#### DATA FOR THIS TASK:
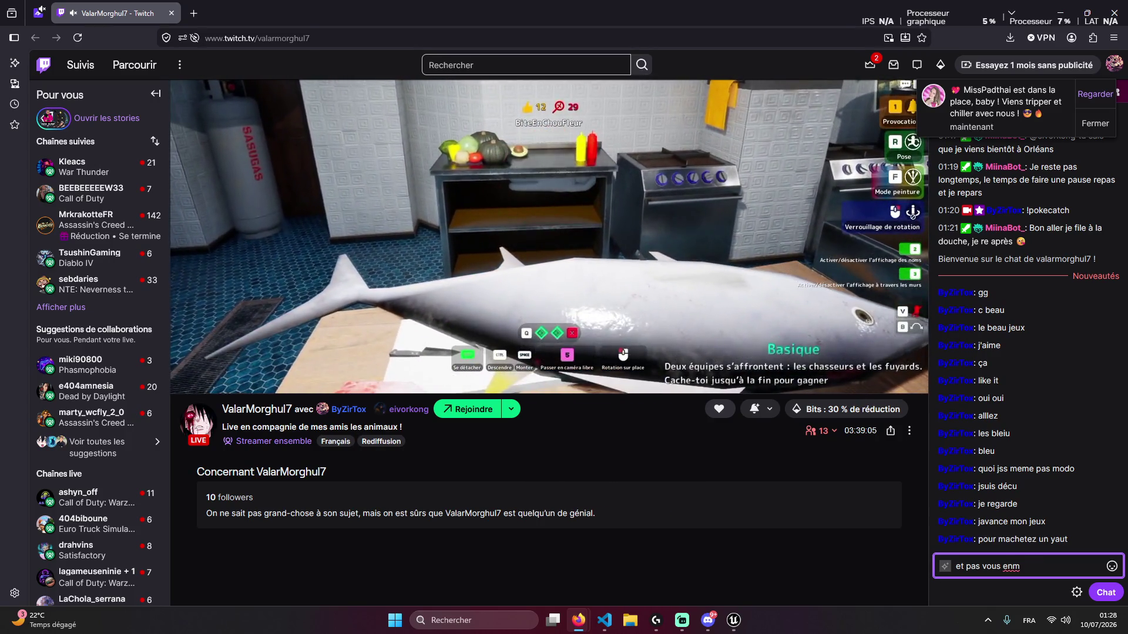
{"action": "type", "text": "enez avec mo"}
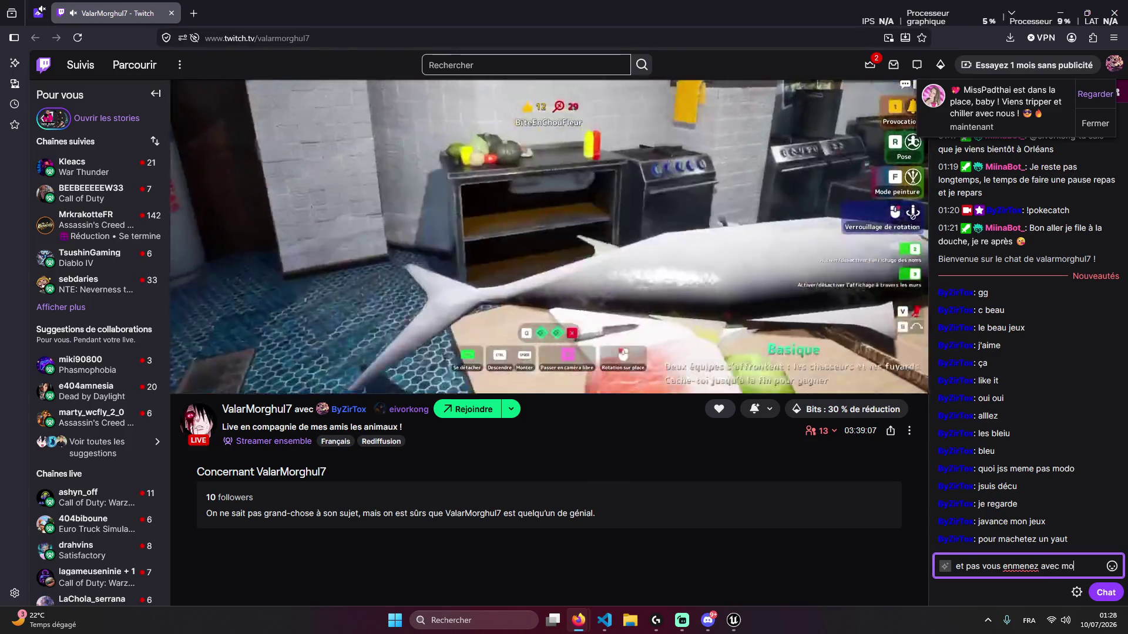
{"action": "type", "text": "i"}
{"action": "key", "text": "Return"}
Glance at the viewer breakdown, then post 'carrément man' and 'c'est trop beau'
{"action": "left_click", "coordinate": [829, 432]}
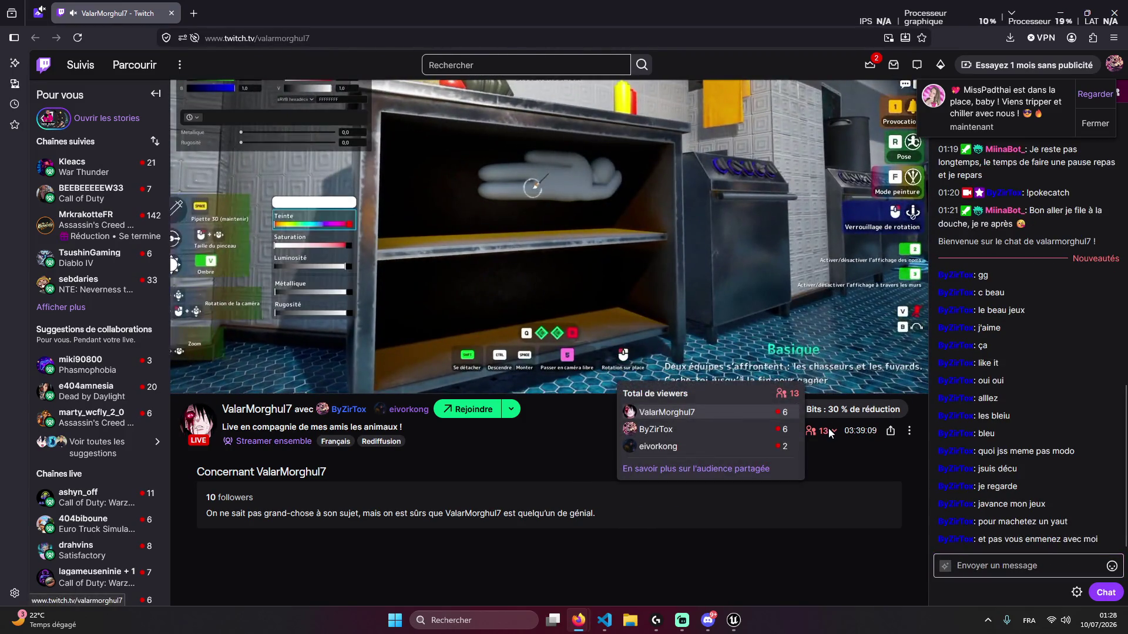
{"action": "left_click", "coordinate": [994, 559]}
{"action": "left_click", "coordinate": [825, 431]}
{"action": "left_click", "coordinate": [994, 560]}
{"action": "type", "text": "carrément man"}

#### TASK DESCRIPTION:
Using the records above, pull out each line where the word "coordinate" occurs.

#### RESPONSE AREA:
{"action": "left_click", "coordinate": [829, 432]}
{"action": "left_click", "coordinate": [994, 559]}
{"action": "left_click", "coordinate": [825, 431]}
{"action": "left_click", "coordinate": [994, 560]}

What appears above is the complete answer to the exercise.